Goal -
Update the records below so that every "common name" reads "vernacular name", with nothing else altered.

### Given data

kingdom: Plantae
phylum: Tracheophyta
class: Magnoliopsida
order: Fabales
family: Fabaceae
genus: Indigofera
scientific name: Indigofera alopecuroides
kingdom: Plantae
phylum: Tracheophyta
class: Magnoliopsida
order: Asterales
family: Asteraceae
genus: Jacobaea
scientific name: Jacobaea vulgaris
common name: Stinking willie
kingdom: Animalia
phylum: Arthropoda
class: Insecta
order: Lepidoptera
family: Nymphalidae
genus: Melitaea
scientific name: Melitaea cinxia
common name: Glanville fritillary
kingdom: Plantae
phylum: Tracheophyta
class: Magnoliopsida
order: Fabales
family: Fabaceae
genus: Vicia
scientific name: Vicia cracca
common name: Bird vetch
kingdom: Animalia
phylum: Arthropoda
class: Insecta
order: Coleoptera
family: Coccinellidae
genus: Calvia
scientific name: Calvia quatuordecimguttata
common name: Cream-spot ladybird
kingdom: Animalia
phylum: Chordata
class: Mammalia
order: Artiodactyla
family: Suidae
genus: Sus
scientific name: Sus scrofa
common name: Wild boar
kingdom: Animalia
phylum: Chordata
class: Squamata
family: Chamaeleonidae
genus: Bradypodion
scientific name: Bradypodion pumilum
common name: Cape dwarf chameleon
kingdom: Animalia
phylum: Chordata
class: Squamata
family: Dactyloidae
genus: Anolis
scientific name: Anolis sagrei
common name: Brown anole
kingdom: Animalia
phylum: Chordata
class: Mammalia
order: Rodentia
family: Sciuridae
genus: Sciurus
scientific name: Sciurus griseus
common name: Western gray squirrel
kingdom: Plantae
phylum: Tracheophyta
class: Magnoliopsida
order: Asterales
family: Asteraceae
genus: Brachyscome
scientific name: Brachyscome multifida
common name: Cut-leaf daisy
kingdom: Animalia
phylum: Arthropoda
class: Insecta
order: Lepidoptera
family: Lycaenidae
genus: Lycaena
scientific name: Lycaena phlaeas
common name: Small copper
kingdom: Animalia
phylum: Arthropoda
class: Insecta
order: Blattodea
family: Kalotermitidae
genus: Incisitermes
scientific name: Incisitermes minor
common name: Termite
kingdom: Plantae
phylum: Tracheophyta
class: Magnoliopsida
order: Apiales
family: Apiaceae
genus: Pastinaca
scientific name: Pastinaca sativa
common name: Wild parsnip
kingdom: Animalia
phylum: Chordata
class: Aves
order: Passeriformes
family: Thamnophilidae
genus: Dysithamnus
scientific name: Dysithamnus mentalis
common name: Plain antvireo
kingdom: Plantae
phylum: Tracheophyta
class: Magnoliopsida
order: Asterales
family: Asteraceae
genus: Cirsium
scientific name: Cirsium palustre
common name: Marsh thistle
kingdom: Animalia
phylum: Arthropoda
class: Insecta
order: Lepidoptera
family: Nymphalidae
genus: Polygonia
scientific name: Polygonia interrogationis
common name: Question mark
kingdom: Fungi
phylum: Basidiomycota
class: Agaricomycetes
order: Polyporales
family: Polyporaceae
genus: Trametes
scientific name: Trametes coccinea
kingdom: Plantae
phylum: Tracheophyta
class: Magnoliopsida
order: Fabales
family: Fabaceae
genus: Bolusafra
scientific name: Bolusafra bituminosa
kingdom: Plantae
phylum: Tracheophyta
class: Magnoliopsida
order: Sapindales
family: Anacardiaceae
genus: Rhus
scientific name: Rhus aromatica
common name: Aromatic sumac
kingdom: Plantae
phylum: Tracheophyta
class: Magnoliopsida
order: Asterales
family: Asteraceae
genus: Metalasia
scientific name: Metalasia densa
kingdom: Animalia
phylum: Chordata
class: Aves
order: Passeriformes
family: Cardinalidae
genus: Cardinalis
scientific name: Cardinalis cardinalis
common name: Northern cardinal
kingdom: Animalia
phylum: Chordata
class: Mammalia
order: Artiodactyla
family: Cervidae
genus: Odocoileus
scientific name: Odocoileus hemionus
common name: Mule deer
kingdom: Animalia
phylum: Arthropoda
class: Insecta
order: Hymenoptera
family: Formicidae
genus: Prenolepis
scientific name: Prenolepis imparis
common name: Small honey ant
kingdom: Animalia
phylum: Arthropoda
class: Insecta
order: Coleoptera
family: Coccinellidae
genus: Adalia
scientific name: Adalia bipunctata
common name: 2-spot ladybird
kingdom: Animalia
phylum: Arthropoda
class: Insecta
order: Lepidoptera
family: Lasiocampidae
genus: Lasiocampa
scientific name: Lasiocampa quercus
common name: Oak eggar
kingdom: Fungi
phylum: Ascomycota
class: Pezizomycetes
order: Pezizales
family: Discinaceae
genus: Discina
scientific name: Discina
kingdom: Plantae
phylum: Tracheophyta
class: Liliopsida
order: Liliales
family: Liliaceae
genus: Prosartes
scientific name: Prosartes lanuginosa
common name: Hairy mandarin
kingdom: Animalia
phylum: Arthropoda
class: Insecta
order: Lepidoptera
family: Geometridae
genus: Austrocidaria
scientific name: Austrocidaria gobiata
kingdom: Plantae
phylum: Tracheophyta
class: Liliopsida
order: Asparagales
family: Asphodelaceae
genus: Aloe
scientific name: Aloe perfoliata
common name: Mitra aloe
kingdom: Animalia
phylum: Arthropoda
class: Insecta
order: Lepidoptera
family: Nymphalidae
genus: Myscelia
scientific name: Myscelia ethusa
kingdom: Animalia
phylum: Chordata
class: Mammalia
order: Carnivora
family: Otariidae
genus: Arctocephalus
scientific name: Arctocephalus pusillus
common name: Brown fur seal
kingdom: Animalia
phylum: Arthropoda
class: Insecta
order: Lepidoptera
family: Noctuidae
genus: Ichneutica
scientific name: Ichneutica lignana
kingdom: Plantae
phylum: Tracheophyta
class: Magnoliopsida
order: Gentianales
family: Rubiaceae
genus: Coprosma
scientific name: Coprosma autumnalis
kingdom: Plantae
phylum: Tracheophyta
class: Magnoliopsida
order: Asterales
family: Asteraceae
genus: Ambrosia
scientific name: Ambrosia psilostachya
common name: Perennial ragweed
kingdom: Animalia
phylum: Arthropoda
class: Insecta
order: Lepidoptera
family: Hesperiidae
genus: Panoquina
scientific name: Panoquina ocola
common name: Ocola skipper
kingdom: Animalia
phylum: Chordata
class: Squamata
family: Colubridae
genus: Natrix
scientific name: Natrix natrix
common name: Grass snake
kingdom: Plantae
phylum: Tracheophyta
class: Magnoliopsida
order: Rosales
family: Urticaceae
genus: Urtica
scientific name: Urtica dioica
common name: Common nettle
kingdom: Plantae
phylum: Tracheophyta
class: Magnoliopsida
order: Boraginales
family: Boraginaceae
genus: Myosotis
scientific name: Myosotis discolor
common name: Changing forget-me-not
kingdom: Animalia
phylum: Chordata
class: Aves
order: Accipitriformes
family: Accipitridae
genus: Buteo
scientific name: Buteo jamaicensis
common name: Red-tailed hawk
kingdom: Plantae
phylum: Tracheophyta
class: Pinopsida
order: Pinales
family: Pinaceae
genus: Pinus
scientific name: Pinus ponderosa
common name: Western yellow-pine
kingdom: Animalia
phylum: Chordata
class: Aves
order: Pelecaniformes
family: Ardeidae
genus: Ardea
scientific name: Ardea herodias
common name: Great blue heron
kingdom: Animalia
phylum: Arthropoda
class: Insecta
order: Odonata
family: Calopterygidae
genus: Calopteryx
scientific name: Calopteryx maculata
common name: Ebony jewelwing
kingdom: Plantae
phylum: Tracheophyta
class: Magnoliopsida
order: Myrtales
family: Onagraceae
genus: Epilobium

######

Answer in full -
kingdom: Plantae
phylum: Tracheophyta
class: Magnoliopsida
order: Fabales
family: Fabaceae
genus: Indigofera
scientific name: Indigofera alopecuroides
kingdom: Plantae
phylum: Tracheophyta
class: Magnoliopsida
order: Asterales
family: Asteraceae
genus: Jacobaea
scientific name: Jacobaea vulgaris
vernacular name: Stinking willie
kingdom: Animalia
phylum: Arthropoda
class: Insecta
order: Lepidoptera
family: Nymphalidae
genus: Melitaea
scientific name: Melitaea cinxia
vernacular name: Glanville fritillary
kingdom: Plantae
phylum: Tracheophyta
class: Magnoliopsida
order: Fabales
family: Fabaceae
genus: Vicia
scientific name: Vicia cracca
vernacular name: Bird vetch
kingdom: Animalia
phylum: Arthropoda
class: Insecta
order: Coleoptera
family: Coccinellidae
genus: Calvia
scientific name: Calvia quatuordecimguttata
vernacular name: Cream-spot ladybird
kingdom: Animalia
phylum: Chordata
class: Mammalia
order: Artiodactyla
family: Suidae
genus: Sus
scientific name: Sus scrofa
vernacular name: Wild boar
kingdom: Animalia
phylum: Chordata
class: Squamata
family: Chamaeleonidae
genus: Bradypodion
scientific name: Bradypodion pumilum
vernacular name: Cape dwarf chameleon
kingdom: Animalia
phylum: Chordata
class: Squamata
family: Dactyloidae
genus: Anolis
scientific name: Anolis sagrei
vernacular name: Brown anole
kingdom: Animalia
phylum: Chordata
class: Mammalia
order: Rodentia
family: Sciuridae
genus: Sciurus
scientific name: Sciurus griseus
vernacular name: Western gray squirrel
kingdom: Plantae
phylum: Tracheophyta
class: Magnoliopsida
order: Asterales
family: Asteraceae
genus: Brachyscome
scientific name: Brachyscome multifida
vernacular name: Cut-leaf daisy
kingdom: Animalia
phylum: Arthropoda
class: Insecta
order: Lepidoptera
family: Lycaenidae
genus: Lycaena
scientific name: Lycaena phlaeas
vernacular name: Small copper
kingdom: Animalia
phylum: Arthropoda
class: Insecta
order: Blattodea
family: Kalotermitidae
genus: Incisitermes
scientific name: Incisitermes minor
vernacular name: Termite
kingdom: Plantae
phylum: Tracheophyta
class: Magnoliopsida
order: Apiales
family: Apiaceae
genus: Pastinaca
scientific name: Pastinaca sativa
vernacular name: Wild parsnip
kingdom: Animalia
phylum: Chordata
class: Aves
order: Passeriformes
family: Thamnophilidae
genus: Dysithamnus
scientific name: Dysithamnus mentalis
vernacular name: Plain antvireo
kingdom: Plantae
phylum: Tracheophyta
class: Magnoliopsida
order: Asterales
family: Asteraceae
genus: Cirsium
scientific name: Cirsium palustre
vernacular name: Marsh thistle
kingdom: Animalia
phylum: Arthropoda
class: Insecta
order: Lepidoptera
family: Nymphalidae
genus: Polygonia
scientific name: Polygonia interrogationis
vernacular name: Question mark
kingdom: Fungi
phylum: Basidiomycota
class: Agaricomycetes
order: Polyporales
family: Polyporaceae
genus: Trametes
scientific name: Trametes coccinea
kingdom: Plantae
phylum: Tracheophyta
class: Magnoliopsida
order: Fabales
family: Fabaceae
genus: Bolusafra
scientific name: Bolusafra bituminosa
kingdom: Plantae
phylum: Tracheophyta
class: Magnoliopsida
order: Sapindales
family: Anacardiaceae
genus: Rhus
scientific name: Rhus aromatica
vernacular name: Aromatic sumac
kingdom: Plantae
phylum: Tracheophyta
class: Magnoliopsida
order: Asterales
family: Asteraceae
genus: Metalasia
scientific name: Metalasia densa
kingdom: Animalia
phylum: Chordata
class: Aves
order: Passeriformes
family: Cardinalidae
genus: Cardinalis
scientific name: Cardinalis cardinalis
vernacular name: Northern cardinal
kingdom: Animalia
phylum: Chordata
class: Mammalia
order: Artiodactyla
family: Cervidae
genus: Odocoileus
scientific name: Odocoileus hemionus
vernacular name: Mule deer
kingdom: Animalia
phylum: Arthropoda
class: Insecta
order: Hymenoptera
family: Formicidae
genus: Prenolepis
scientific name: Prenolepis imparis
vernacular name: Small honey ant
kingdom: Animalia
phylum: Arthropoda
class: Insecta
order: Coleoptera
family: Coccinellidae
genus: Adalia
scientific name: Adalia bipunctata
vernacular name: 2-spot ladybird
kingdom: Animalia
phylum: Arthropoda
class: Insecta
order: Lepidoptera
family: Lasiocampidae
genus: Lasiocampa
scientific name: Lasiocampa quercus
vernacular name: Oak eggar
kingdom: Fungi
phylum: Ascomycota
class: Pezizomycetes
order: Pezizales
family: Discinaceae
genus: Discina
scientific name: Discina
kingdom: Plantae
phylum: Tracheophyta
class: Liliopsida
order: Liliales
family: Liliaceae
genus: Prosartes
scientific name: Prosartes lanuginosa
vernacular name: Hairy mandarin
kingdom: Animalia
phylum: Arthropoda
class: Insecta
order: Lepidoptera
family: Geometridae
genus: Austrocidaria
scientific name: Austrocidaria gobiata
kingdom: Plantae
phylum: Tracheophyta
class: Liliopsida
order: Asparagales
family: Asphodelaceae
genus: Aloe
scientific name: Aloe perfoliata
vernacular name: Mitra aloe
kingdom: Animalia
phylum: Arthropoda
class: Insecta
order: Lepidoptera
family: Nymphalidae
genus: Myscelia
scientific name: Myscelia ethusa
kingdom: Animalia
phylum: Chordata
class: Mammalia
order: Carnivora
family: Otariidae
genus: Arctocephalus
scientific name: Arctocephalus pusillus
vernacular name: Brown fur seal
kingdom: Animalia
phylum: Arthropoda
class: Insecta
order: Lepidoptera
family: Noctuidae
genus: Ichneutica
scientific name: Ichneutica lignana
kingdom: Plantae
phylum: Tracheophyta
class: Magnoliopsida
order: Gentianales
family: Rubiaceae
genus: Coprosma
scientific name: Coprosma autumnalis
kingdom: Plantae
phylum: Tracheophyta
class: Magnoliopsida
order: Asterales
family: Asteraceae
genus: Ambrosia
scientific name: Ambrosia psilostachya
vernacular name: Perennial ragweed
kingdom: Animalia
phylum: Arthropoda
class: Insecta
order: Lepidoptera
family: Hesperiidae
genus: Panoquina
scientific name: Panoquina ocola
vernacular name: Ocola skipper
kingdom: Animalia
phylum: Chordata
class: Squamata
family: Colubridae
genus: Natrix
scientific name: Natrix natrix
vernacular name: Grass snake
kingdom: Plantae
phylum: Tracheophyta
class: Magnoliopsida
order: Rosales
family: Urticaceae
genus: Urtica
scientific name: Urtica dioica
vernacular name: Common nettle
kingdom: Plantae
phylum: Tracheophyta
class: Magnoliopsida
order: Boraginales
family: Boraginaceae
genus: Myosotis
scientific name: Myosotis discolor
vernacular name: Changing forget-me-not
kingdom: Animalia
phylum: Chordata
class: Aves
order: Accipitriformes
family: Accipitridae
genus: Buteo
scientific name: Buteo jamaicensis
vernacular name: Red-tailed hawk
kingdom: Plantae
phylum: Tracheophyta
class: Pinopsida
order: Pinales
family: Pinaceae
genus: Pinus
scientific name: Pinus ponderosa
vernacular name: Western yellow-pine
kingdom: Animalia
phylum: Chordata
class: Aves
order: Pelecaniformes
family: Ardeidae
genus: Ardea
scientific name: Ardea herodias
vernacular name: Great blue heron
kingdom: Animalia
phylum: Arthropoda
class: Insecta
order: Odonata
family: Calopterygidae
genus: Calopteryx
scientific name: Calopteryx maculata
vernacular name: Ebony jewelwing
kingdom: Plantae
phylum: Tracheophyta
class: Magnoliopsida
order: Myrtales
family: Onagraceae
genus: Epilobium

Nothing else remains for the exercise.